BEGIN

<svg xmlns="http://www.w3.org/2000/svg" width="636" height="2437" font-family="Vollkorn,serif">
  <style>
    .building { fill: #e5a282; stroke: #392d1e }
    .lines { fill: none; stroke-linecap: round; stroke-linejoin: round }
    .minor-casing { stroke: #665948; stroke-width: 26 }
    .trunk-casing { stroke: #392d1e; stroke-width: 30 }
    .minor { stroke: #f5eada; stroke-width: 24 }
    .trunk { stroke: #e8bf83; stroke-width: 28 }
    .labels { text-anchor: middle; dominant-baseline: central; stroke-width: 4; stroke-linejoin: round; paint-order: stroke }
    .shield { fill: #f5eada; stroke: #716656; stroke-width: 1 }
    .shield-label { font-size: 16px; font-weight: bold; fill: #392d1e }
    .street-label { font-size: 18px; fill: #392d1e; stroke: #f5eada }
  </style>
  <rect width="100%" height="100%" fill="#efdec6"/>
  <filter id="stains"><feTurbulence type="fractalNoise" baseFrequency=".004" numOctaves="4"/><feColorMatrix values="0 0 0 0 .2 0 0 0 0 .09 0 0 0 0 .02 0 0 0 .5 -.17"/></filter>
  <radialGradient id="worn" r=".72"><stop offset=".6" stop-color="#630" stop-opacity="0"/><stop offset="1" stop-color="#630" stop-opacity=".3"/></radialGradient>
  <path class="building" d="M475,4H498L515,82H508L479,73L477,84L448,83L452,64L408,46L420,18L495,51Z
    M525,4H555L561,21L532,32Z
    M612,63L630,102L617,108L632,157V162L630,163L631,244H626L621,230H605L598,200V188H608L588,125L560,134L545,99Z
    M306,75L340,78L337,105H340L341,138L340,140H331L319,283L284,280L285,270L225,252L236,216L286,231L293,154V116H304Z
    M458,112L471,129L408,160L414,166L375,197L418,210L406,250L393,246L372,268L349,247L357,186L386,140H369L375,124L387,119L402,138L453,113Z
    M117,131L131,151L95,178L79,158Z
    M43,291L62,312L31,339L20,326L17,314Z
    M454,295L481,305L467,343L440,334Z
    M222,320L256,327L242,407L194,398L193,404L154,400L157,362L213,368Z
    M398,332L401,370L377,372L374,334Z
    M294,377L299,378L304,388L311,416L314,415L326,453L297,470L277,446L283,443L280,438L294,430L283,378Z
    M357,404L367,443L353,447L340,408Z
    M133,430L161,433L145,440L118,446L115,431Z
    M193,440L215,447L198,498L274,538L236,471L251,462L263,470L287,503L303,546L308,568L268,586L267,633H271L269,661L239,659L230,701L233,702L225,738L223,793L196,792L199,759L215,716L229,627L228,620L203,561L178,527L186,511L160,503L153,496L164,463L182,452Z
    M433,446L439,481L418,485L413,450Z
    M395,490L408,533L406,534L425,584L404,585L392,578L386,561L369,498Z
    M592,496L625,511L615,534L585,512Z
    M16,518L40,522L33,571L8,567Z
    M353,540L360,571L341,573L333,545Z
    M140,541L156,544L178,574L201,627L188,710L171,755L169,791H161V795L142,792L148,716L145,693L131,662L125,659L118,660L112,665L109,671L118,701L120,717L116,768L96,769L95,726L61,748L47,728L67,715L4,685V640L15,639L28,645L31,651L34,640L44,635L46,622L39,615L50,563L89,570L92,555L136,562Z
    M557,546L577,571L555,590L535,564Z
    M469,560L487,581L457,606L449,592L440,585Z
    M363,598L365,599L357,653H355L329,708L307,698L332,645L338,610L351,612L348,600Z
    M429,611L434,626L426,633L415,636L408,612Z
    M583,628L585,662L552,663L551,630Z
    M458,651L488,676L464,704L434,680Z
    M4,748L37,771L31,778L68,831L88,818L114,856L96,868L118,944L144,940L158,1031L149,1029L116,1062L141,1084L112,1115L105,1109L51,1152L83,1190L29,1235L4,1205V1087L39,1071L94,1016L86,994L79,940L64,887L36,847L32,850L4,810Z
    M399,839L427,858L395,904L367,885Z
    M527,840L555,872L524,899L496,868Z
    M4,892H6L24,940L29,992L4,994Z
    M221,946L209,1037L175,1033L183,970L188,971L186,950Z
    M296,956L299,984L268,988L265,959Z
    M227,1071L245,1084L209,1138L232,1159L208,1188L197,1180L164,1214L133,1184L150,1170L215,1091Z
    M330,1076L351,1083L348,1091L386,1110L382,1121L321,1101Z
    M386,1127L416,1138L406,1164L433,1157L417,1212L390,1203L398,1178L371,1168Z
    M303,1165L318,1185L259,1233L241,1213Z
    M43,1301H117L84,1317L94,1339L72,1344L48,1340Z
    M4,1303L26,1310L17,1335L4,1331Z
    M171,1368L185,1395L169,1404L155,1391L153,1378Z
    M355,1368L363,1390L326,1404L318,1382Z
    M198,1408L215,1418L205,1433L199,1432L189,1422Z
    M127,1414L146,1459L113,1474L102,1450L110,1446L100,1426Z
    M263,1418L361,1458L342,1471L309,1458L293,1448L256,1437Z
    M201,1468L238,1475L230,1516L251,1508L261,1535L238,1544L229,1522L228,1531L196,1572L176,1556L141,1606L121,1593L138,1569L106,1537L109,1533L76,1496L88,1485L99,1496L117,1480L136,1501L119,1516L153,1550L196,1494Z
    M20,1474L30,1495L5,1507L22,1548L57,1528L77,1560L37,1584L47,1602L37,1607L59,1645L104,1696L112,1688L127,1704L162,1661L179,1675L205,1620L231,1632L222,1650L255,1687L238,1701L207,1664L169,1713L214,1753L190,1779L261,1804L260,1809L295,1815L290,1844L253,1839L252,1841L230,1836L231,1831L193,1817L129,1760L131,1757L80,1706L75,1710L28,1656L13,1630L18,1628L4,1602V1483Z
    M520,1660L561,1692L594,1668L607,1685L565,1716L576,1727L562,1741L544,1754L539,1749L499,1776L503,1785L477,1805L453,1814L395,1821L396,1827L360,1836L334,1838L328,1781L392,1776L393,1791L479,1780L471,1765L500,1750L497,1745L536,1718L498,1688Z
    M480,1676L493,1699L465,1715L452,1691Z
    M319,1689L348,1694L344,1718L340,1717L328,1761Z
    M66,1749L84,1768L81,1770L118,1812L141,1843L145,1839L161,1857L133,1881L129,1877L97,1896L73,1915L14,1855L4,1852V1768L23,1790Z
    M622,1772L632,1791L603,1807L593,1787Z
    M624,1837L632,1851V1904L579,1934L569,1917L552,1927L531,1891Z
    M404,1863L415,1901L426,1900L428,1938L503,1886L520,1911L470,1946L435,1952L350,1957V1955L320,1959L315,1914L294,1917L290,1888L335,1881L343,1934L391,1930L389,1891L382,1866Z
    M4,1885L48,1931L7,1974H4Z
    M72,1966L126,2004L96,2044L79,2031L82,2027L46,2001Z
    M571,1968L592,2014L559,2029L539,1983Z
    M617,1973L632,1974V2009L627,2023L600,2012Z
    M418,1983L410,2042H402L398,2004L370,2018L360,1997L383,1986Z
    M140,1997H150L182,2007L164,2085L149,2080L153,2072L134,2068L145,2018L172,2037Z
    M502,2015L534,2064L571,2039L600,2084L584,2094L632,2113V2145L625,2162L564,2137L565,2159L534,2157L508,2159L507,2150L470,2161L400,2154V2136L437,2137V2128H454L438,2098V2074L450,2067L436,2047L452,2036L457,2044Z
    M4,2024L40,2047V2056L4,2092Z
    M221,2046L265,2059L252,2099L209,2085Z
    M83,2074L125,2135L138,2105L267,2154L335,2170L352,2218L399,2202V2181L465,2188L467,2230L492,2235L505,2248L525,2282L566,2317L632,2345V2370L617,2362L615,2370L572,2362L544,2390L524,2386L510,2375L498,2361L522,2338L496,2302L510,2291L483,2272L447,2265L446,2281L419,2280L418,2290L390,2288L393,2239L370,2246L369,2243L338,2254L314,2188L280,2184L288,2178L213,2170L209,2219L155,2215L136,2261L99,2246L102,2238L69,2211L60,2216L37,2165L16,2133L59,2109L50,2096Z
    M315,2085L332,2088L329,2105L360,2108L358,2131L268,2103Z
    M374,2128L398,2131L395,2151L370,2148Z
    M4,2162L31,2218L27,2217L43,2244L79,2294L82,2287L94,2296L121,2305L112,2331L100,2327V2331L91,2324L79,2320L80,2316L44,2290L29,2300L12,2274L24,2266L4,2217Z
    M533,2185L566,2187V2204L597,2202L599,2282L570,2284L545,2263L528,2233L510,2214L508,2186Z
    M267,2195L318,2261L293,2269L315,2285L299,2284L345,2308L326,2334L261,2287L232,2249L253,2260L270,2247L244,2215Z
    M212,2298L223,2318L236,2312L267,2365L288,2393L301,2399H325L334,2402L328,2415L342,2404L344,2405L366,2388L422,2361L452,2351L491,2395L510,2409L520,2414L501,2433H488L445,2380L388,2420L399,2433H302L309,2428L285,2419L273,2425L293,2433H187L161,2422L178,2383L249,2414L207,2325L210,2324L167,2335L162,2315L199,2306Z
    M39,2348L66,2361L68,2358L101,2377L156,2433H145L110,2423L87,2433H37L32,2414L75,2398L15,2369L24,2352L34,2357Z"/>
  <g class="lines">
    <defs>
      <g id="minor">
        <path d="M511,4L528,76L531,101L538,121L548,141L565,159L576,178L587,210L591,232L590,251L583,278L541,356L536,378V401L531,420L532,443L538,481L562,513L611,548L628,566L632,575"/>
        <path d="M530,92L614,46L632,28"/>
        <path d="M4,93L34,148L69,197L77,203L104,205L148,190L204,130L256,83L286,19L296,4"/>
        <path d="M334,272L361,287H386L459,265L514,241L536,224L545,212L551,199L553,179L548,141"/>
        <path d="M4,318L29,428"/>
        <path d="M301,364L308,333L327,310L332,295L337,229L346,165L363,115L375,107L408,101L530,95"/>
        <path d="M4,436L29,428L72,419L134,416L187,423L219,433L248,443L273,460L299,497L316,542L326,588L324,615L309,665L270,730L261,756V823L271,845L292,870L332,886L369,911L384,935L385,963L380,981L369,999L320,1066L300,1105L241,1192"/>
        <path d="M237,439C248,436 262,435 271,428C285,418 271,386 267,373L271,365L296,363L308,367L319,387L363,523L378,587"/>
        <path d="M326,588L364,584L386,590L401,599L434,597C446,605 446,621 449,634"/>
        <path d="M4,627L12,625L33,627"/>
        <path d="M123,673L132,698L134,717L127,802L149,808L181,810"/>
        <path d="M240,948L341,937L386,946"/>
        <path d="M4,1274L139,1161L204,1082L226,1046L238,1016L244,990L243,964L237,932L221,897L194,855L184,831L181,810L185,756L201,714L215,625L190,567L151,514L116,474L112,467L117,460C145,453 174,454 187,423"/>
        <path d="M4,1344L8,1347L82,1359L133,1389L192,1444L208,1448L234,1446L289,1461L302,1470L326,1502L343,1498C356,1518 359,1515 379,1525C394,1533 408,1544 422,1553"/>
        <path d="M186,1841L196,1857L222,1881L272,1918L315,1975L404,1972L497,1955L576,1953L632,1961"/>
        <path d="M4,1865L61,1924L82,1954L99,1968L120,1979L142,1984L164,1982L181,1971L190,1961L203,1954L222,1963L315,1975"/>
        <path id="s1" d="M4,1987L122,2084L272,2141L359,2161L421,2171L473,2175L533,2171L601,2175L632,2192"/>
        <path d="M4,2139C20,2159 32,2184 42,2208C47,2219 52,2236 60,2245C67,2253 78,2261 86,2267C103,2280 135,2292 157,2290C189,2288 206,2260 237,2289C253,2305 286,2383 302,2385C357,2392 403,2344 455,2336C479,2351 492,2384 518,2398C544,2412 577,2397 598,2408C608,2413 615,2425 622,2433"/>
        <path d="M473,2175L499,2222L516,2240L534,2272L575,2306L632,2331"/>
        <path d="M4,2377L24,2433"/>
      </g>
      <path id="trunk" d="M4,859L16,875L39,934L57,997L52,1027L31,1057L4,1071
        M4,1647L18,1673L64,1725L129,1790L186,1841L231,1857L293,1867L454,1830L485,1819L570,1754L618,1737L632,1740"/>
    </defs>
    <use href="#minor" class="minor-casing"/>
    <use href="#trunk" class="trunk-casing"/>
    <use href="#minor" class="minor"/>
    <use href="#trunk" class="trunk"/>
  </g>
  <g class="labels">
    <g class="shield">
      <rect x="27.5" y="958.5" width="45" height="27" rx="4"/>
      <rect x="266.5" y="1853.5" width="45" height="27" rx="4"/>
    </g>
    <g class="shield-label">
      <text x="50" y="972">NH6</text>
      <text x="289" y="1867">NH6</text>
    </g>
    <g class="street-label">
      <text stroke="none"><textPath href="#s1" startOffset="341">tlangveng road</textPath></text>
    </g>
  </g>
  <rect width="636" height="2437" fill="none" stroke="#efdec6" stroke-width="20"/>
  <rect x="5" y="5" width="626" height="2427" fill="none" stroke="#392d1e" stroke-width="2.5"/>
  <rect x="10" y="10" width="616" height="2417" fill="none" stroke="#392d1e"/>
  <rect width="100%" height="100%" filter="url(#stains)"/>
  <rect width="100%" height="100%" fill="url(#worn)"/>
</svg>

END

Report only the number of lines in the data above that contain "filter".

# Answer to the problem:
2